Listed records:
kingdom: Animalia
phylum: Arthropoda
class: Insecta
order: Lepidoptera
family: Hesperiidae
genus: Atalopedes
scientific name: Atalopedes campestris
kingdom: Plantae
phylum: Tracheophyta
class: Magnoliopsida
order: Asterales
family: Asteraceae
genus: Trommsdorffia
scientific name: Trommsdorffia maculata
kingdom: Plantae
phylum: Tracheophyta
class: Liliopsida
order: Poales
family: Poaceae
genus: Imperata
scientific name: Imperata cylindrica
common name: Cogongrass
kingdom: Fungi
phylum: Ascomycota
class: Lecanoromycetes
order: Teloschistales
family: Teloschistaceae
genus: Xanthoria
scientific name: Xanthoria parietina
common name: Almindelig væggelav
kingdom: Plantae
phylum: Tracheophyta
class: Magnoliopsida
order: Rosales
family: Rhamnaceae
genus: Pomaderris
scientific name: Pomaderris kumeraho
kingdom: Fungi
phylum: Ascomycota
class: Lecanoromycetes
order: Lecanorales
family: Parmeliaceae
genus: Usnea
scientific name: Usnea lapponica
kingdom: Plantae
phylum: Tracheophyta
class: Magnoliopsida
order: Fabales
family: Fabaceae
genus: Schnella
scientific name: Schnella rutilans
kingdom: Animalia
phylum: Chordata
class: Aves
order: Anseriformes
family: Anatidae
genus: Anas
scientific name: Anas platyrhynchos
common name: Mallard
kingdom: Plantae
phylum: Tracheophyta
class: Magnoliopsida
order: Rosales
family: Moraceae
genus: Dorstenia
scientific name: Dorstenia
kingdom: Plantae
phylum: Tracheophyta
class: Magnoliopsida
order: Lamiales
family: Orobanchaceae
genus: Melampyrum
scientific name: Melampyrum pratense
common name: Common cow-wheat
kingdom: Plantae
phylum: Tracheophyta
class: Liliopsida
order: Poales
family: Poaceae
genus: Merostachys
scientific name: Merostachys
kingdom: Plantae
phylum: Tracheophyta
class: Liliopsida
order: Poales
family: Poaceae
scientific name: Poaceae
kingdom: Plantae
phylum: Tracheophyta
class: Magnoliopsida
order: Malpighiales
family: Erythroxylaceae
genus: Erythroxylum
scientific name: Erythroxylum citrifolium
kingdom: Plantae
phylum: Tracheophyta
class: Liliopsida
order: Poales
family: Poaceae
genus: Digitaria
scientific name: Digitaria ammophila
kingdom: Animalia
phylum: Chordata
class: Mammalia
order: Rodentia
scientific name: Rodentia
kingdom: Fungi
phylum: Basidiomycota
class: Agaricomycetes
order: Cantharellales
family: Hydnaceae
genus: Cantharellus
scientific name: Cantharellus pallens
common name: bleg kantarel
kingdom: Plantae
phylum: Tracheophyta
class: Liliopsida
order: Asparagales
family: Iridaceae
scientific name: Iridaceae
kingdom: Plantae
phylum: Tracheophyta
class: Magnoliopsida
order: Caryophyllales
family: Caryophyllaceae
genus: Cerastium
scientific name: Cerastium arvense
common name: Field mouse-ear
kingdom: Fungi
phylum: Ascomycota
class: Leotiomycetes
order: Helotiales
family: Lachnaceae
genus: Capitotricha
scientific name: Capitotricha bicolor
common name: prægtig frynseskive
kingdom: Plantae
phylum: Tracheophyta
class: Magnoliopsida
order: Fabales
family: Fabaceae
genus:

Objective: Switch "common name" to "vernacular name" in the lines starting at the top of the data and going on through the line with "genus: Xanthoria", and give back only those lines, with everything else left unchanged.

Task answer:
kingdom: Animalia
phylum: Arthropoda
class: Insecta
order: Lepidoptera
family: Hesperiidae
genus: Atalopedes
scientific name: Atalopedes campestris
kingdom: Plantae
phylum: Tracheophyta
class: Magnoliopsida
order: Asterales
family: Asteraceae
genus: Trommsdorffia
scientific name: Trommsdorffia maculata
kingdom: Plantae
phylum: Tracheophyta
class: Liliopsida
order: Poales
family: Poaceae
genus: Imperata
scientific name: Imperata cylindrica
vernacular name: Cogongrass
kingdom: Fungi
phylum: Ascomycota
class: Lecanoromycetes
order: Teloschistales
family: Teloschistaceae
genus: Xanthoria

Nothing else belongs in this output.